Flying drones used to monitor flamingos at Al Wathba Wetland Reserve
ABU DHABI // Remote-controlled flying drones are being used to monitor the flamingo population at the Al Wathba Wetland Reserve.
The 1.2kg drones have a flying speed of about 10-15 metres per second and can reach altitudes of up to 500m. They can stay airborne for 25-30 minutes and can take videos and photographs or wildlife.
“Drones are the future of conservation and conservation is impossible without adequate field data,” said Dr Shaikha Salem Al Dhaheri, executive director of terrestrial and marine biodiversity for the Environment Agency Abu Dhabi (EAD).
“Think of drones as airborne robots, able to access the difficult-to-reach areas while minding environmental sensitivities through the minimisation of human presence,” said Dr Al Dhaheri.
“EAD has a wide range of mapping and tracking technologies used in the field and the use of drones to monitor flamingo numbers is yet another addition to a repertoire of technological tools we are using to better understand and protect biodiversity in Abu Dhabi.”

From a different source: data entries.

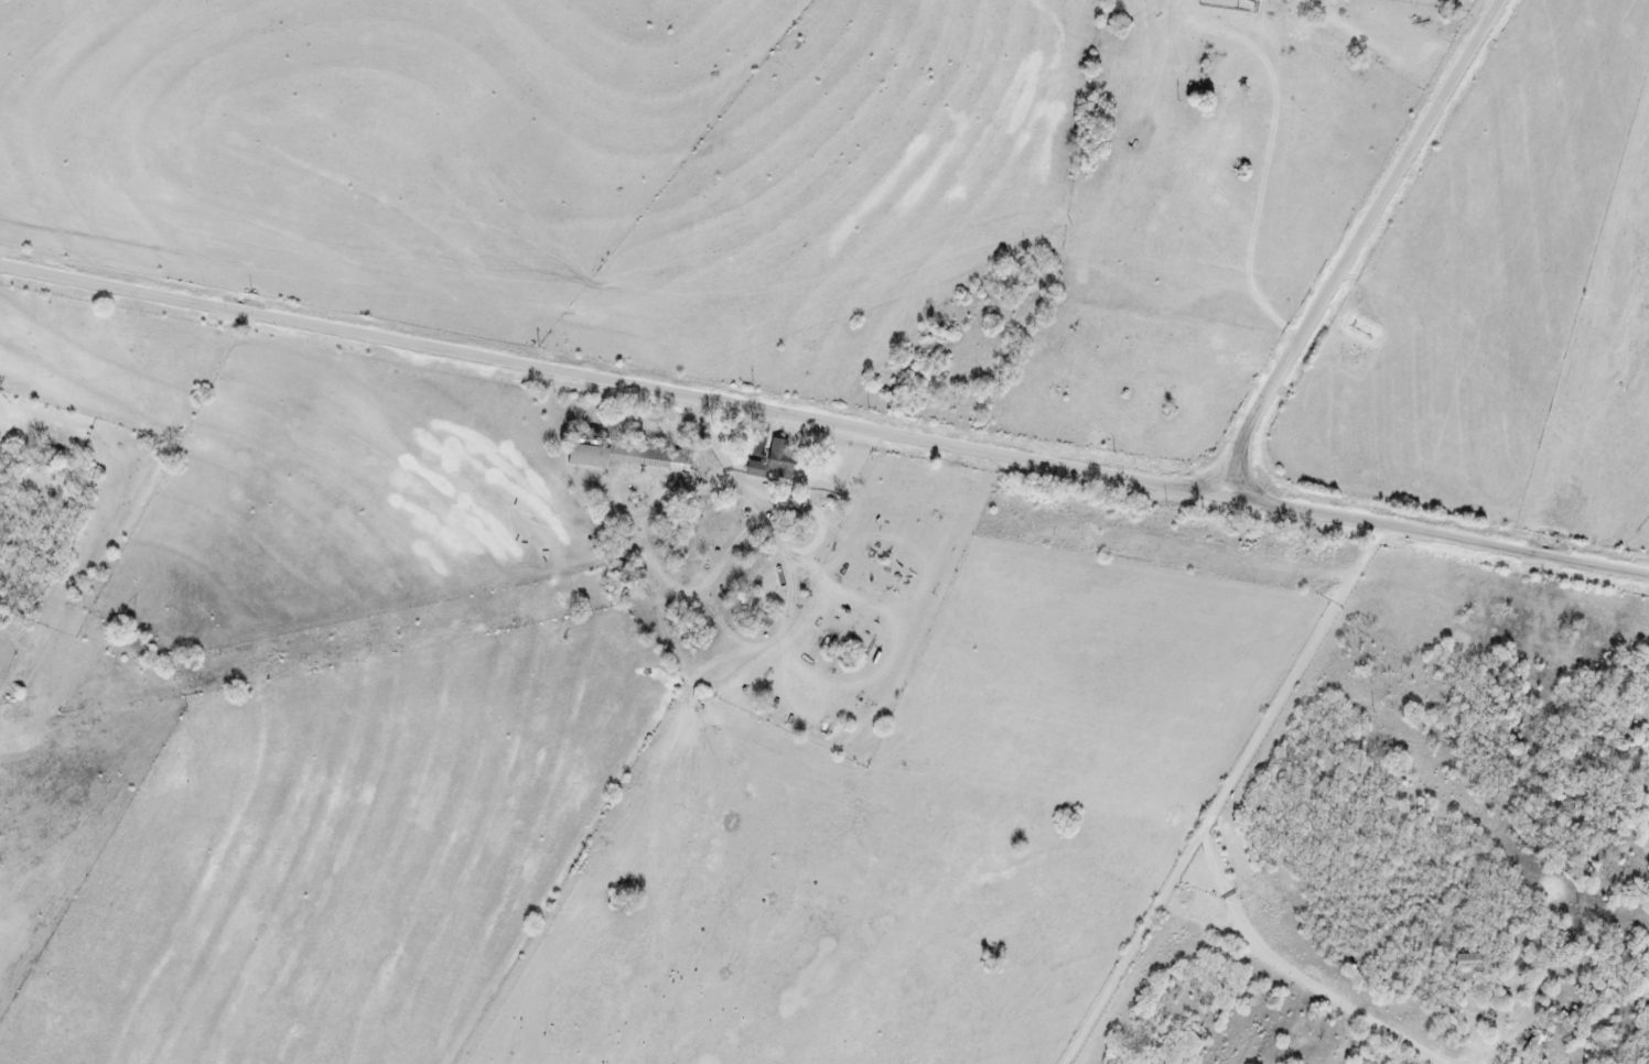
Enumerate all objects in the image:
road: (1357, 245)
road: (824, 417)
building: (631, 456)
building: (774, 463)
road: (1217, 792)
road: (1301, 974)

The drones will be used in hard-to-reach areas to capture footage of the birds to verify numbers without making close contact.

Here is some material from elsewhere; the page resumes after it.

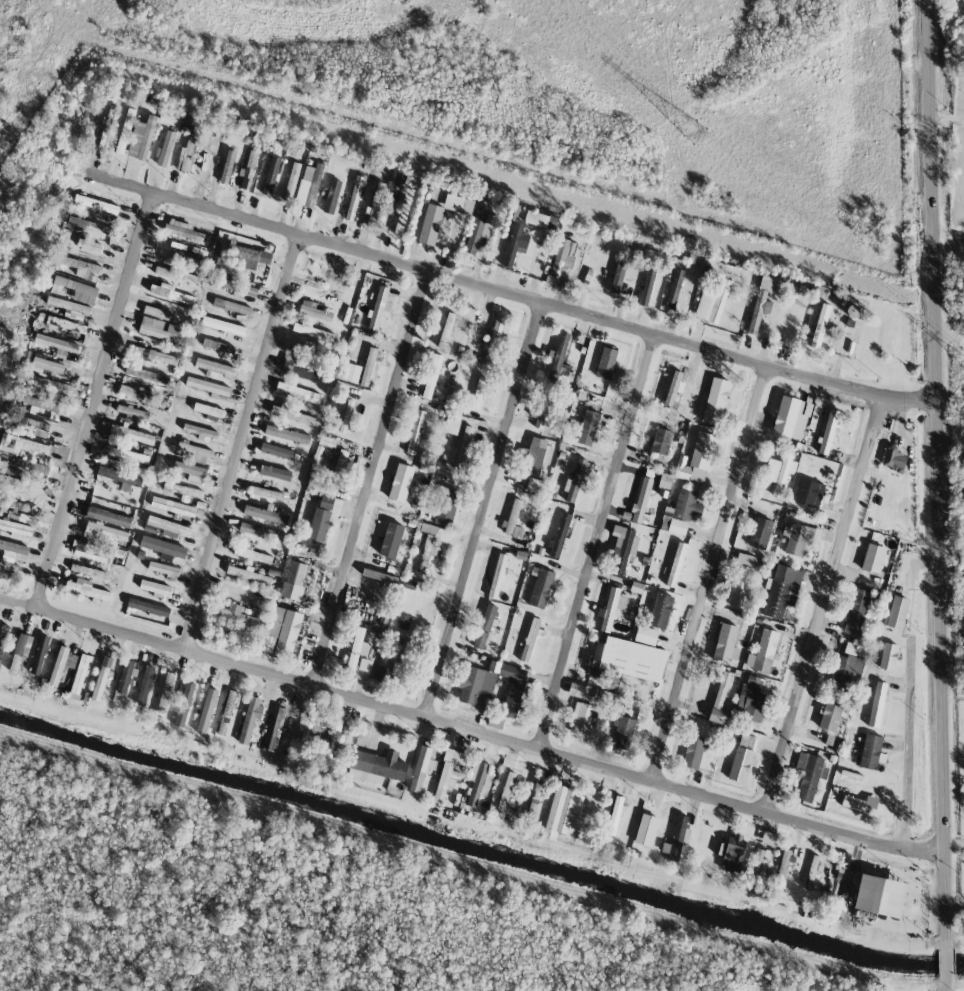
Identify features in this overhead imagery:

EAD will also benefit from the accuracy of the unmanned aerial vehicle’s images of the breeding birds as well as providing a data collection method that is cost and time effective.

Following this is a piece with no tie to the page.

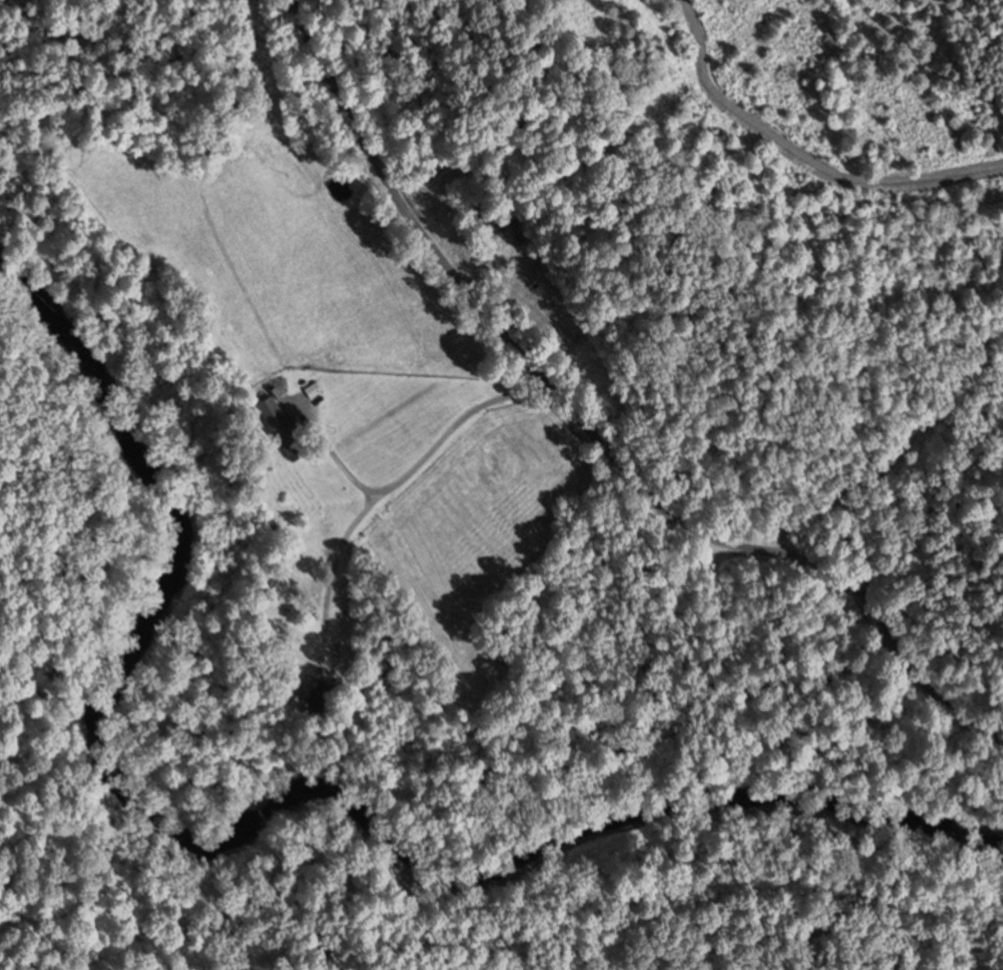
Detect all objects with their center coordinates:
road: (882, 420)
road: (593, 432)
road: (741, 731)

The greater flamingo can be observed all year round in lagoons and mudflats along the coast and Al Wathba Wetland Reserve is home to the first successful breeding grounds of the bird’s population in the Arabian Peninsula.
Earlier last year, the Al Wathba Wetland Reserve was declared a Ramsar site, joining a list of more than 2,000 protected wetlands around the world.
Dr Salim Javed, section manager of terrestrial assessment and conservation, said the drones were a less invasive way to keep check of animal populations. In time, they will be used to monitor other animals such as gazelle and oryx.
“At EAD we always try to use new technology and we are using it especially for counting species that are hard to count. Once we are successful with this we hope to expand it.”
Dr Javed said the team had been researching the technology for the past year and using it for about seven months.
“The results are amazing considering you don’t have to go to the area and invade the privacy of the species,” he said. “It’s a very good way for areas that are difficult to access and is much less time consuming and less invasive for the animals. For counting birds, you can take a couple of snapshots and start counting.
“It’s a very time-efficient, cost-efficient and manpower-efficient tool.”
About 10 species of birds are being assessed on a regular basis using the drones, including lesser crested terns.
“We are using it for other breeding birds right now as it’s the season for the sea birds. We’re not using those birds that breed individually but those which breed in large colonies, colonial nesting.”
Just two staff at EAD are qualified to operate the drones, but more will be trained. Flying the drones is not complicated but requires some practice, said Dr Javed.